When the I/O ratio is larger than 1, we can infer that there was an inside contaminant source and a potential health hazard due to exposure of workers to the airborne microorganism. However there is a limitation to evaluating the degree of contamination based only on quantitative measurement values [11].

The proportion of respirable size of fungi (< 4.7 µm) was higher than that of fungi in the livestock feed industry and MWFs industry, and sawmills and the MWFs industry had the most respirable size in the work sites although they exhibited the lowest concentration among the industries.
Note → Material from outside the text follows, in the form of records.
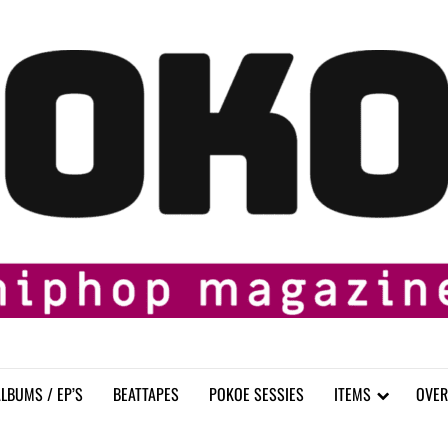
LBUMS / EP’S
BEATTAPES
POKOE SESSIES
ITEMS
OVER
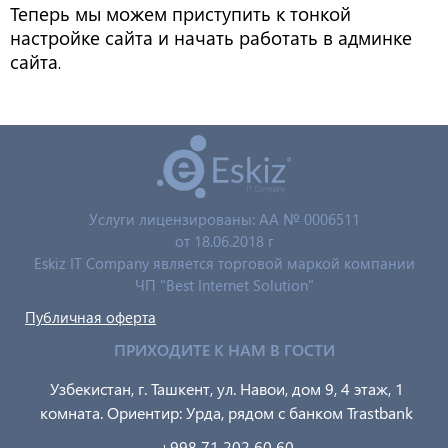
Теперь мы можем приступить к тонкой
настройке сайта и начать работать в админке
сайта
.
Услуги лицензированы: AA № 0006511
от 18.06.2018 г
Eskiz IT Company является торговой маркой компании
ЧП "Best Internet Solution"
Публичная оферта
ПРИХОДИТЕ К НАМ В ГОСТИ
Узбекистан, г. Ташкент, ул. Навои, дом 9, 4 этаж, 1
комната. Ориентир: Урда, рядом с банком Trastbank
+998 71 202 60 60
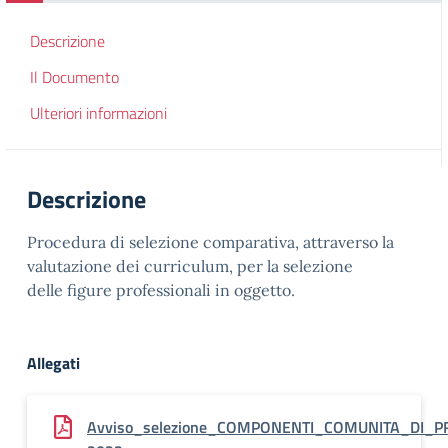
Descrizione
Il Documento
Ulteriori informazioni
Descrizione
Procedura di selezione comparativa, attraverso la
valutazione dei curriculum, per la selezione
delle figure professionali in oggetto.
Allegati
Avviso_selezione_COMPONENTI_COMUNITA_DI_P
The proportion was much higher than the proportion of welding fume's respirable dust (66.1%) [12]. Based on a precedent study by Kim et al. [11], the proportion of microorganisms of respirable size in a feeding factory was very high and was more than 60% of the total microorganism concentrations; also, the study by Li and Kou [13] reported that the concentration of respirable fungi in the living rooms, bedrooms, and kitchens in apartments at six locations was 70-80% of the total microorganism concentrations. In a domestic precedent study by Kim et al. [8], the proportion of microorganisms of respirable size in public facilities was 55-70% of the total airborne bacteria concentrations and 50-60% of the total airborne fungi concentration.
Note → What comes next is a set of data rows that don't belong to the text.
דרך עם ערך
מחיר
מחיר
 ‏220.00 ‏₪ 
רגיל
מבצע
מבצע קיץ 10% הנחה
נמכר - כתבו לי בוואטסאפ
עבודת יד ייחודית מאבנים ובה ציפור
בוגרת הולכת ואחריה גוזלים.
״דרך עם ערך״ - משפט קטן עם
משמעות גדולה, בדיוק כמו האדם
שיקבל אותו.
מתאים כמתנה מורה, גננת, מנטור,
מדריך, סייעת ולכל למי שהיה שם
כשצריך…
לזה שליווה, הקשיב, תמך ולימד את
We found that endotoxins had strong correlations with the filtration methods of bacteria and weak correlations with the impaction methods of bacteria in all industries. But it was different by industry. In the livestock feed industry, endotoxin and bacteria concentrations had strong correlations with all culture based methods. In the MWFs industry, endotoxins had no correlation with filtration methods. In sawmills, endotoxin and bacteria concentration had no correlation with single stage and 6-stage sampling methods. We can infer that airborne microorganism concentration can be affected by sampling methods and by different work environment conditions; the concentration also can fluctuate. Based on this information, we recommend that when sampling an airborne microorganism, one must consider which methods would be appropriate for the target industry and when comparing to other research results, one must notice the sampling and analytical methods.
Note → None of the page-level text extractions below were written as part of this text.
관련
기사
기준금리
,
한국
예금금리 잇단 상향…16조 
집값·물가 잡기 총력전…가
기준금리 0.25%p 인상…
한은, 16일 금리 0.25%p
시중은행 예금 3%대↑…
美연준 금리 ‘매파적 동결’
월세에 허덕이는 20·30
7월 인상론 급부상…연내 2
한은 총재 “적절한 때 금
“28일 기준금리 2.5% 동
The average coefficient of variance of bactria concentration based on the single stage sampling method was 56.5%, and based on the six stage sampling method it was 62.6%, and based on the filtration sampling method it was 51.0%. The average coefficient of variance of fungi concentration based on the single stage sampling method was 47.0%, based on the six stage sampling method it was 50.8%, and based on the filtration sampling method it was 47.5%. The average coefficient of variance of endotoxin concentration was 27.2% and that of dust was 27.0%. Thus, endotoxins could be used as an adjustable assessment method due to their strong correlation with the filtration method (r = 0.601) and the lowest coefficient of variance in an occupational environment. We suggest that more research on how environmental parameters effect bioaerosol concentrations and intervention studies regarding these industries be performed in the future.

Conclusions

We found that bioaerosol concentration was the highest in sawmills, followed by LF industry facilities and MWFs industry facilities. The indoor/outdoor ratio of microorganisms was larger than 1 and respiratory fraction of microorganisms was more than 50% of the total microorganism concentrations which might penetrate respiratory tract easily. All these findings suggest that bioaerosol in the surveyed industries should be controlled to prevent worker respiratory diseases.